Dr. Lindsay Krall is a geochemist currently working on projects characterizing the behavior of radioactive isotopes that will eventually be stored in a deep geologic repository being designed in Sweden for construction within the next decade. During a three year post doctoral period she worked under a MacArthur Foundation grant program to study the projected production of waste from small modular reactors. She received mentoring and guidance from Dr. Allison Macfarlane and Dr. Rodney Ewing, but performed most of the work as an individual researcher. As we discussed during this episode of the Atomic Show, the study topic was only marginally related to her academic and professional field.
During her post doc period, she presented various stages of her work at conferences and in journal articles. She told me that those progress reports generated few questions and apparently little interest.
But the final paper documenting her study results produced a minor eruption inside the world of people that are interested in the development and deployment of small modular reactors and advanced nuclear energy production systems. The paper, titled “Nuclear Waste from Small Modular Reactors” was published in the Proceedings of the National Academies of Science. It included the discussion-provoking conclusion that “SMRs will produce more voluminous and chemically/physically reactive waste than LWRs.”
Aside: I question the author’s choice to use the word “will” instead of “might”. There are far too many uncertainties and technology-specific conditions for such certainty. End Aside.
Unlike most of the thousands of study papers published in scientific journals each year, this one stimulated immediate attention with articles in mainstream outlets like Bloomberg, Reuters, The Globe and Mail, and the Register, presumably written by journalists that had access to a pre-print version of the paper. That active promotional effort was a bit of a surprise to the study’s primary author, though she had been advised by her coauthors to be ready for media inquiries.
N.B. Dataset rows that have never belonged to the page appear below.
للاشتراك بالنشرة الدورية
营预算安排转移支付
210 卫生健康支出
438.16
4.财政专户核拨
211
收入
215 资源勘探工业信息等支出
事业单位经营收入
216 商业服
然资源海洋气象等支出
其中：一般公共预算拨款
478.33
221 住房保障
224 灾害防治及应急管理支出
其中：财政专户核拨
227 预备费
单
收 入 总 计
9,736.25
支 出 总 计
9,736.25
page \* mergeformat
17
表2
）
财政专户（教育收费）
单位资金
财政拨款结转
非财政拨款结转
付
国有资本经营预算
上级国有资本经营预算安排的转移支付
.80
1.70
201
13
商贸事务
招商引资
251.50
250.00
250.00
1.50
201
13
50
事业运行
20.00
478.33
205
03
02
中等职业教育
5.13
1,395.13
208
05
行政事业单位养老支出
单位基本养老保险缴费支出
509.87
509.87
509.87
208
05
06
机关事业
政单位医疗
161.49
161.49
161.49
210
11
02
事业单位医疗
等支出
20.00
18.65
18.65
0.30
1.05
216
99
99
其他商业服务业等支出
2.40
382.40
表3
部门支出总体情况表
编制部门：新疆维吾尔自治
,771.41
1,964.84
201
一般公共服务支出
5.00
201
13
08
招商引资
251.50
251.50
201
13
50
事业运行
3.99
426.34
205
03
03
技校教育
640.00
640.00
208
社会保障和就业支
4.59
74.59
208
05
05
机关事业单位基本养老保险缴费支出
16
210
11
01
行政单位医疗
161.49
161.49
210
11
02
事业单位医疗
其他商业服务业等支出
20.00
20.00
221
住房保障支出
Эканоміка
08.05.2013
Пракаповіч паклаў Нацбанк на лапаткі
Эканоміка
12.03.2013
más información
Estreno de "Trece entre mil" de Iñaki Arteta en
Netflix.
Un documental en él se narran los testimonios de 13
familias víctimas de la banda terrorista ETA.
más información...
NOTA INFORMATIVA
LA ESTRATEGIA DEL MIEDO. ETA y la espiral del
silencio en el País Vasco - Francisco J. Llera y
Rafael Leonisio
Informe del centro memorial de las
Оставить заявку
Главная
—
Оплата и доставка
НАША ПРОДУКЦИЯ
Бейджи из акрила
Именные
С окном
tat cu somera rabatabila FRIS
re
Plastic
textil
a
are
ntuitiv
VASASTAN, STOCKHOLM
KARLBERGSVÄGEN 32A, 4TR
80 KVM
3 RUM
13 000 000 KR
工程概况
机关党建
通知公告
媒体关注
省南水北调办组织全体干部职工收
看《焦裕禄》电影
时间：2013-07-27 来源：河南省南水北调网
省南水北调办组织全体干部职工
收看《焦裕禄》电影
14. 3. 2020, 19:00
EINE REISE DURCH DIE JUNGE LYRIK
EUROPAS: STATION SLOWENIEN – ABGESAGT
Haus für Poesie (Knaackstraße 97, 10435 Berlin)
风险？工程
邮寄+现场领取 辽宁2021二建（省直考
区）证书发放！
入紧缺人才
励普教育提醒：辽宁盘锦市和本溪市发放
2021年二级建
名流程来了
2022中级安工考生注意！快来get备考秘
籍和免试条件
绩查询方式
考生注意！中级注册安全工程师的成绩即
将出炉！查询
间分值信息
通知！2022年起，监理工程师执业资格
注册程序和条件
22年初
Dan Yurman at Neutron Bytes published a detailed review of the paper.
The study focused on three SMR designs out of the dozens that are currently under development. The three selected systems included the 160 MWth version of the NuScale Power Module, a version of the Terrestrial Energy Integrated Molten Salt Reactor (IMSR) and the Toshiba 4S. Developers of the NuScale Power Module and the IMSR published prompt responses to the PNAS paper, the Toshiba 4S has not been under active development for at least half a decade.
Both of the responses challenged the study’s decision to use obsolete versions of designs that are still evolving and have not yet been built. They challenged some of the paper’s assumptions about neutron leakage and stated that it cannot be computed with simple volume-related equations. One statement from the paper received particular attention from Terrestrial Energy.
“Molten salt- and sodium-cooled SMRs will use highly corrosive and pyrophoric fuels and coolants that, following irradiation, will become highly radioactive.”Correction of Factual Errors in PNAS Article “Nuclear waste from small modular reactors”
No reactor design proposes to use pyrophoric fuels and sodium coolant activity levels are generally low enough to allow it to be handled as low level waste.
One of the key study decisions received little attention in the widespread coverage about the study’s critical conclusions. For reasons of simplification, resources and study duration, the authors chose to ignore recycling, reuse, dilution and reprocessing, even though all of those waste reduction techniques are being actively researched as part of the DOE’s advanced reactor development program.
This study also neglects to consider reprocessing, recycling, and dilution because these treatments will not eliminate the need for the storage, transportation, treatment, and disposal of radioactive materials.Krall et al “Nuclear waste from small modular reactors”, Proceedings of the National Academies of Science, May 31, 2022
While it’s true that waste reduction techniques do not completely eliminate waste, that statement is incongruous in a paper that quantifies waste production and numerically compares it to existing systems.
Dr. Krall and I had an enlightening discussion about her work and some of the responses it has generated. She hopes that the paper will help to stimulate more work on the back end of new reactor development projects. She recognizes the value of nuclear energy and appreciates the fact that she is currently living in Scandinavia, where there are a relatively large number of operating nuclear reactors and not very much natural gas supplying electricity.
Note: This episode was planned to be produced in a more timely fashion after the paper was released, but production delays changed the schedule. After a couple of attempts that included a gross operator error (failing to push the record button) I met with Dr. Krall on October 26th to discuss her paper, its widespread distribution and the impacts of the paper’s results.
I hope you enjoy the episode and choose to participate in the discussion here.